=== TASK DATA ===
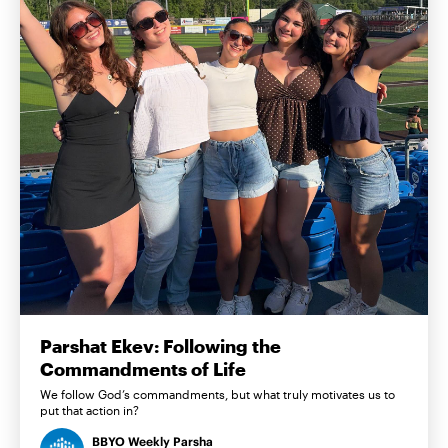
Parshat Ekev: Following the
Commandments of Life
We follow God’s commandments, but what truly motivates us to
put that action in?
BBYO Weekly Parsha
===
• PROMPT
Copy out the text of the entries above line for line, without the pictures.

• EXPECTED ANSWER
Parshat Ekev: Following the
Commandments of Life
We follow God’s commandments, but what truly motivates us to
put that action in?
BBYO Weekly Parsha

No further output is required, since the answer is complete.